Alex Rodriguez was the greatest player I had ever seen. When A-Rod played his first full season for the Mariners in 1996, “five-year old Sal” knew there was something special about him. Every time I would watch a Mariners game, Rodriguez made a tremendous play. Defensively, no shortstop had his range or his arm strength. At the plate, the rookie hit .358, with 54 doubles and 36 home runs. He even looked alert on the base paths. I was as enamored with him as an Orioles fan could have been. On my sixth birthday, my parents gave me an Alex Rodriguez jersey.
In 2012, fourteen seasons later, I still had never seen a rookie impress me like Rodriguez had. That changed with Manny Machado.
Every time the young man walked up to the plate, there was a chance something spectacular is about to happen. The 2012 Orioles were a good baseball team, but once they called Machado up to the majors, they became a playoff team. You know the story: the rookie sensation rose from Bowie, switched positions, played stellar defense and provided a spark offensively.
In baseball, coaches can help players develop physical parts of their game. Pitching coaches help hurlers learn new pitches, or develop better control of the ones they already have. Hitting coaches teach sluggers about pitch recognition, and they help keep their swings controlled and effective. In a game full of coachable components, there is one thing that cannot be taught, and that is confidence in the clutch.

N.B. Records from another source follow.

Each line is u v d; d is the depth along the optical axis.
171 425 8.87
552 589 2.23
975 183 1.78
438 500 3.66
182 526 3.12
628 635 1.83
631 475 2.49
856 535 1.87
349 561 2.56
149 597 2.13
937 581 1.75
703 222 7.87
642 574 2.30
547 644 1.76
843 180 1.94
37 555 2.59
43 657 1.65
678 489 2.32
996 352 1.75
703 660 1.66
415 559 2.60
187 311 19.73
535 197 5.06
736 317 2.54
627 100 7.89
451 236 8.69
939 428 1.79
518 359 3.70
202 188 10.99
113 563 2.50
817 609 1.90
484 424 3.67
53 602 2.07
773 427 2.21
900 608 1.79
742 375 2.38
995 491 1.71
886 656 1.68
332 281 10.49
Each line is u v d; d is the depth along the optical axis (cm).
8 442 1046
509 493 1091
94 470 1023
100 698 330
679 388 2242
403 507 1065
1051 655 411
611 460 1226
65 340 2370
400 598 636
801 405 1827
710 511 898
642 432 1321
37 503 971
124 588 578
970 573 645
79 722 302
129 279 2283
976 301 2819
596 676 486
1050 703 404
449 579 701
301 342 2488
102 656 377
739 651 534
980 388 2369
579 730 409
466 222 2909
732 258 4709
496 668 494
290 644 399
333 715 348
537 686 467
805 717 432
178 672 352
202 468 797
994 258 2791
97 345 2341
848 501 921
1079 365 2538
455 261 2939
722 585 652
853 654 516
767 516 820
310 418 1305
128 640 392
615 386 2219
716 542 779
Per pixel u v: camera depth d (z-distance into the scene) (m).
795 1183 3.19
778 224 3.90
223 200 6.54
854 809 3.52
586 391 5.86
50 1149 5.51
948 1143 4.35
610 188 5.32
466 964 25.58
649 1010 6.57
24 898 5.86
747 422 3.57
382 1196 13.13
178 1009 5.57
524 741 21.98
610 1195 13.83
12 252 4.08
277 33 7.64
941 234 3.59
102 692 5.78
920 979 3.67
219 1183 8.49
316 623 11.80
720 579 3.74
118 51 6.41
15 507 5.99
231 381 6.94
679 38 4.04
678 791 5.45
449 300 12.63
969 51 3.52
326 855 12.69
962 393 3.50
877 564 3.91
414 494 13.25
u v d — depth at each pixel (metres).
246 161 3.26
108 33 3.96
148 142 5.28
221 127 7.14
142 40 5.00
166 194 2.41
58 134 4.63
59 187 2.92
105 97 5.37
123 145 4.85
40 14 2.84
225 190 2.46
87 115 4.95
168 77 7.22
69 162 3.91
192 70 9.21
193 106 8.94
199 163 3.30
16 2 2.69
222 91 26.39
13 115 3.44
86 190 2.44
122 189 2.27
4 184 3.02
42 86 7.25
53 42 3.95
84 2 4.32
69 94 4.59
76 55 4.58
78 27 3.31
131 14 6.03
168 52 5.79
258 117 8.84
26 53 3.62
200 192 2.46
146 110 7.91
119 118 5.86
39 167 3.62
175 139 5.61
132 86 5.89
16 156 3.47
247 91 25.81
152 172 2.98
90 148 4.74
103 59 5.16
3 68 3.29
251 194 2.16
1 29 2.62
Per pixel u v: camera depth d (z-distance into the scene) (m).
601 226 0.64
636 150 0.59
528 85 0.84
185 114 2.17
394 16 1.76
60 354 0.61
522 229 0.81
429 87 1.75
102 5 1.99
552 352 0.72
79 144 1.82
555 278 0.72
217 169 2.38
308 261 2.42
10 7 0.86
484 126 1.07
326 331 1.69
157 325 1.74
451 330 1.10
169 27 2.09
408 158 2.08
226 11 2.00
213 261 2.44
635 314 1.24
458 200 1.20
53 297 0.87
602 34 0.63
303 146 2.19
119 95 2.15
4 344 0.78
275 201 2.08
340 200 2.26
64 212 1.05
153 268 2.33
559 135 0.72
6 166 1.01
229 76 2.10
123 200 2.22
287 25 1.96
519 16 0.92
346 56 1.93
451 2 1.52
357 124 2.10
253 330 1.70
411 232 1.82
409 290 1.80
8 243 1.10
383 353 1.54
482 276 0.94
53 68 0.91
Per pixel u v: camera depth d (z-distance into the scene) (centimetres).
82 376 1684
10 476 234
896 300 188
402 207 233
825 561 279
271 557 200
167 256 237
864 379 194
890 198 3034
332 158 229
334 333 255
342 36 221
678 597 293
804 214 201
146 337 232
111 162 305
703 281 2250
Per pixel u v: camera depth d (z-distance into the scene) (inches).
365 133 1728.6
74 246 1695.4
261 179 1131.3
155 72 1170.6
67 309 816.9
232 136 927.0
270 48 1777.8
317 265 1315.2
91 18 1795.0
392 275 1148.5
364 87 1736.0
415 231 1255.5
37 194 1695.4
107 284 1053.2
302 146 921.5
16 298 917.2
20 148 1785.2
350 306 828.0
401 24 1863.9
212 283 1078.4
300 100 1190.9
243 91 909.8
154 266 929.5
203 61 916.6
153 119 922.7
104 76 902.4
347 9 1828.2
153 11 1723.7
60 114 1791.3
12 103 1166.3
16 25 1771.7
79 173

Machado is clutch. Look no further than last season’s “pump fake” play against Tampa Bay, or his RBI in the AL Wild Card Game. This season, he’s at it again. I’m not a big fan of using stats to support arguments this early into a season, but his current numbers place him among the league’s top hitters. Just today, Manny ripped three doubles in a loss to the Padres, including one in the ninth inning. Down five runs in the ninth, and Machado is still working his tail off. There is a lot to be said about a guy that plays as hard as they can in every inning of every game.
His performance on the field is beginning to attract national attention. While Bryce Harper and Mike Trout have dominated the headlines, the Orioles’ third baseman is slowly slugging his way into the conversation. Baseball people everywhere are beginning to see what I saw last season, and what the Orioles must have envisioned when they drafted him.
The question remains, what will the Orioles do with Machado? A converted shortstop, the 20-year old has provided superb defense at third base. JJ Hardy is currently entrenched at shortstop, and he is coming off a season in which he won a Gold Glove. For now, the powers that be, have expressed no urgency in solving this “dilemma”. Buck Showalter and Dan Duquette are happy to let pundits ponder fake trades or draw up hypothetical scenarios about his future. Machado is playing great baseball right now, and why would they mess with a good thing?
In contradiction with most young players, Machado has displayed maturity when asked about the position switch. His “wherever the coach puts me” approach is endearing to a blue-collar fan base that’s been deprived of competitive baseball for over a decade. Each fan has their own opinion on the issue. Some feel that it is easier to find a long-term replacement at third base, and that Manny should slide to short once Hardy’s contract expires. Others think Machado is playing incredibly well at third base, and that moving him would only disrupt his game. A few fans even think Machado must play for the Ravens because there is no way Baltimore talk radio would be spending this much coverage on a baseball player.
It’s impossible to tell what position he will inevitably play, what off the field drama he will run into or even what statistics he will post when he’s 37-years old. While analysts are sitting in their parents’ basements, developing new numbers to find his actual worth, I’ll be watching this kid play the game the way it was meant to be played. Maybe he becomes a star shortstop, or maybe he continues to develop into an amazing third baseman. Either way, that decision won’t be ours to make. For now, we just have to sit back and enjoy watching Manny’s meteoric rise to stardom. One thing is certain about Manny Machado; his jersey will forever hang in my closet, right next to that navy blue Seattle Mariners jersey.